Finanzierung und Banken bleiben funktionsfähig
Auch die finanzielle Lage bestätigt das von „Pogled“ verbreitete Kollapsszenario nicht. Die Europäische Union unterstützte die Ukraine zur Deckung ihres Finanzierungsbedarfs für 2026 und 2027 mit einem Kredit von 90 Milliarden Euro. Davon sind 30 Milliarden Euro für den Haushalt und 60 Milliarden Euro für die Verteidigung vorgesehen.
Am 11. September genehmigte die Europäische Kommission außerdem 6,1 Milliarden Euro für die Beschaffung von Luft- und Raketenabwehrsystemen, Munition, unbemannten Fluggeräten und Mitteln der elektronischen Kampfführung. Dazu gehört auch die Möglichkeit, Raketen des Typs PAC-3 für das Luftverteidigungssystem Patriot zu erwerben. Die Unterstützung beseitigt die wirtschaftlichen Belastungen des Krieges nicht, verhindert aber, dass aus ihnen der von der russischen Propaganda behauptete unmittelbare Finanzkollaps folgt.
Nach Angaben des Internationalen Währungsfonds bleiben ukrainische Banken trotz des Krieges arbeitsfähig. Das Internetbanking funktioniert, der bargeldlose Zahlungsverkehr läuft normal, und der Bankensektor verfügt weiterhin über ausreichende Kapital- und Liquiditätswerte. Die ukrainische Wirtschaft erleidet erhebliche Verluste und steht unter Druck; ihr tatsächlicher Zustand unterscheidet sich jedoch grundlegend von dem behaupteten Zusammenbruch des Finanzsystems.
Die Fluchtgeschichte soll einen Machtzerfall inszenieren
Die angebliche bevorstehende Flucht Selenskyjs erfüllt innerhalb dieser Kampagne eine eigene Funktion. Die Darstellung, der Präsident fürchte britische Geheimdienstmitarbeiter oder ukrainische Nationalisten, soll den Eindruck erwecken, die ukrainische Führung zerfalle von innen und ein Machtwechsel in Kiew stehe unmittelbar bevor.
Seit den ersten Tagen des russischen Großangriffs arbeitet die ukrainische militärische und politische Führung in Kiew weiter, obwohl Russland die Stadt und andere ukrainische Orte systematisch mit Raketen und Drohnen angreift. Die Geschichte über eine Flucht im Herbst und über angebliche britische Agenten, die den Präsidenten bedrohten, fügt sich deshalb in eine konspirative Erzählung ein: Sie ersetzt den Nachweis eines tatsächlichen Machtzerfalls durch ein Gerücht über dessen angebliche Vorbereitung.
Beide Medien sind für diese Funktion geeignet. „Pogled“ verbreitet in Bulgarien regelmäßig kremlfreundliche Erzählungen und ant westliche Rhetorik, übernimmt Inhalte russischer staatlicher Medien und dient wiederholt als Plattform für scheinanalytische Prognosen und Manipulationen. „Nová republika“ tritt als alternatives Medium auf, orientiert sich jedoch an russischen Propagandamedien und wurde von tschechischen Analysezentren wiederholt den Plattformen zugerechnet, die Desinformation und Informationsoperationen des Kremls verbreiten.

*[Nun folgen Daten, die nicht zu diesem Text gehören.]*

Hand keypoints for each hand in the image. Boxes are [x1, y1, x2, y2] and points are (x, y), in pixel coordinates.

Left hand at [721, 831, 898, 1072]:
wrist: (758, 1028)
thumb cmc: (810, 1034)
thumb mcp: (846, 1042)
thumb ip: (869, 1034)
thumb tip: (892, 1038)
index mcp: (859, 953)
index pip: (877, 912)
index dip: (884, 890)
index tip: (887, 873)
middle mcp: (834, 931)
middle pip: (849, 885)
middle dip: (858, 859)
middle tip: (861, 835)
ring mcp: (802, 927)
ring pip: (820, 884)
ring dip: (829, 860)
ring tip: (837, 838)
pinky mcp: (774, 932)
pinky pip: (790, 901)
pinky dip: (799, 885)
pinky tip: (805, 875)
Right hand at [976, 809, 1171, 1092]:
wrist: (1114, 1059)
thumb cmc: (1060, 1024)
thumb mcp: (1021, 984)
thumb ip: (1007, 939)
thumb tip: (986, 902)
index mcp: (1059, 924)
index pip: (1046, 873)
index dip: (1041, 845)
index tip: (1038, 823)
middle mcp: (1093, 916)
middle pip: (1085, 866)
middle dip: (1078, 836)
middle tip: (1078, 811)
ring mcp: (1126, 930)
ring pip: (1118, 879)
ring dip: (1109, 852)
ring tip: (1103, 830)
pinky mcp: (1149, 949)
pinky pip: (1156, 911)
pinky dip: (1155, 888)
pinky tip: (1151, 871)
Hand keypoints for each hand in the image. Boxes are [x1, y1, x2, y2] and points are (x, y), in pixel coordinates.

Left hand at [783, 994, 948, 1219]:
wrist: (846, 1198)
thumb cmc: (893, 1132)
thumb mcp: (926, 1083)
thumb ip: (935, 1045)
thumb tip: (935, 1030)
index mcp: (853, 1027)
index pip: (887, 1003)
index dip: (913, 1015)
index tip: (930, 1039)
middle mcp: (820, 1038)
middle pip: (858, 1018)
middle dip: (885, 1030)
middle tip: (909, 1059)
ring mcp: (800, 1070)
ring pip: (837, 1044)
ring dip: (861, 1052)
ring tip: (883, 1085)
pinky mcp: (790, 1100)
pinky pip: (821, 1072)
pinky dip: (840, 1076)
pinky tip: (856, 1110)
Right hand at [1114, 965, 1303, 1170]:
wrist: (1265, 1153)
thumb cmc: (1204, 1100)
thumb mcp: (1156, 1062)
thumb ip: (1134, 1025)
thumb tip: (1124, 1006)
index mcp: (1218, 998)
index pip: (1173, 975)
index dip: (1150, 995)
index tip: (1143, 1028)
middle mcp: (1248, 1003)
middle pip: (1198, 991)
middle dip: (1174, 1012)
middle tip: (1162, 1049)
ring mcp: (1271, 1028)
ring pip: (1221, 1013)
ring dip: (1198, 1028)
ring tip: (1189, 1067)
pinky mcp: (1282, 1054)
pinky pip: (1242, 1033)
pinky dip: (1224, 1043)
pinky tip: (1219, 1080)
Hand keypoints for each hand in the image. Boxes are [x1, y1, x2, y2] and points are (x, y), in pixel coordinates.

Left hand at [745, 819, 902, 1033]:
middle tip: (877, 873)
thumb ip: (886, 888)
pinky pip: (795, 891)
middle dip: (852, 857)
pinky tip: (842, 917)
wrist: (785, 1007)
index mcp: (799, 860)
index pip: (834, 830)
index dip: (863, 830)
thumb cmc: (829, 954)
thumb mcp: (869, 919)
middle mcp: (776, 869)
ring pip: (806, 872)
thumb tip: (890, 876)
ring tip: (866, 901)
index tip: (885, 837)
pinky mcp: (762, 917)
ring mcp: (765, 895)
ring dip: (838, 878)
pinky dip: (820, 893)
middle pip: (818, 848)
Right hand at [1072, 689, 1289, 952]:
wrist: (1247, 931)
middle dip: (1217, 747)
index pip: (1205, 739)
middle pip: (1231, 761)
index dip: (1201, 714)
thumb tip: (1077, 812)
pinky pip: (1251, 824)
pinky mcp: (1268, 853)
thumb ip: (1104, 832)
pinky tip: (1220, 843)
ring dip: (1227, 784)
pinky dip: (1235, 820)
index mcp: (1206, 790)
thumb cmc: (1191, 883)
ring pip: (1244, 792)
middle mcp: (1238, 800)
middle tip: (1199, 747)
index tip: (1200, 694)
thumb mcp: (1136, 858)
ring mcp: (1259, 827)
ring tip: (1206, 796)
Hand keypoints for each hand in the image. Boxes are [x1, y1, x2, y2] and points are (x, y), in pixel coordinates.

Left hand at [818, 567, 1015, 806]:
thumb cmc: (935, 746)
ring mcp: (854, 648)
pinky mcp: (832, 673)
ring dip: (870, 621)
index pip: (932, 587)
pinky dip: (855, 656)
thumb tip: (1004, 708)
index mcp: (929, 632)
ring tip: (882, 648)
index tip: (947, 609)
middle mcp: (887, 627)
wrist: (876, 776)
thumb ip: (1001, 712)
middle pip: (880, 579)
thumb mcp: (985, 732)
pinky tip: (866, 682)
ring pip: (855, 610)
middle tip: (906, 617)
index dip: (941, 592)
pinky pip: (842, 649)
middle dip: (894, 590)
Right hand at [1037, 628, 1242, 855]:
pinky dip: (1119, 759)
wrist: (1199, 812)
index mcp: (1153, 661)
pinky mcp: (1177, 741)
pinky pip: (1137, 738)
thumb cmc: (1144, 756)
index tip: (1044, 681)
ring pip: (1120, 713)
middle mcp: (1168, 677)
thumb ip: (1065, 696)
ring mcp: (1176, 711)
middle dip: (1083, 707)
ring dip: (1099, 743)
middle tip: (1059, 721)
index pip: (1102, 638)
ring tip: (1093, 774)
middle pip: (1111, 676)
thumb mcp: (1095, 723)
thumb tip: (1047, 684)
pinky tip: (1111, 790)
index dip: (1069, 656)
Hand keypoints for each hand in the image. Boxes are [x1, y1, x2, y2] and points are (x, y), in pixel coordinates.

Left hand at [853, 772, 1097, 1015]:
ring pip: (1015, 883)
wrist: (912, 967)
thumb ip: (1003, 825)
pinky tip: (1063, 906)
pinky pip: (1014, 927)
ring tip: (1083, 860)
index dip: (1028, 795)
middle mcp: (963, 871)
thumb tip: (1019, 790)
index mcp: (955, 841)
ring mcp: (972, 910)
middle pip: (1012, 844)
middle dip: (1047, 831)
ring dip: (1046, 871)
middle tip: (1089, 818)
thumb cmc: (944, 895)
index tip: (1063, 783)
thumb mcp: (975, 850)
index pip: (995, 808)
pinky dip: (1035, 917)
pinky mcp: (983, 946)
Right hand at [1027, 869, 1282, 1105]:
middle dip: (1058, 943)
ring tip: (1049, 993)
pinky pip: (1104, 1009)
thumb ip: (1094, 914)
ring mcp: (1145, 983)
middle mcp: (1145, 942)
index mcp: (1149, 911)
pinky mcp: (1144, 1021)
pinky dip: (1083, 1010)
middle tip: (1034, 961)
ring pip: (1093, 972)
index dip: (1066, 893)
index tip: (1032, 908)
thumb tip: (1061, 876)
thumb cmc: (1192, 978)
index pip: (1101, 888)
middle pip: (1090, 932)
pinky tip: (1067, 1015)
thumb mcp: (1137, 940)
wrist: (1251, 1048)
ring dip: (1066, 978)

Der zentrale Befund bleibt damit die Diskrepanz zwischen der veröffentlichten Prognose und den überprüften Entwicklungen: Ukrainische Truppen halten Stellungen und gewinnen Gelände zurück, greifen russische Militär- und Versorgungsstrukturen an, erhalten internationale Hilfe und verfügen über ein funktionsfähiges Banken- und Zahlungssystem. Die beiden Beiträge haben den behaupteten militärischen, infrastrukturellen und finanziellen Zusammenbruch der Ukraine nicht belegt; bestätigt ist vielmehr, dass sie ein kremlnahes Szenario eines unmittelbar bevorstehenden Staats- und Machtzerfalls verbreiten.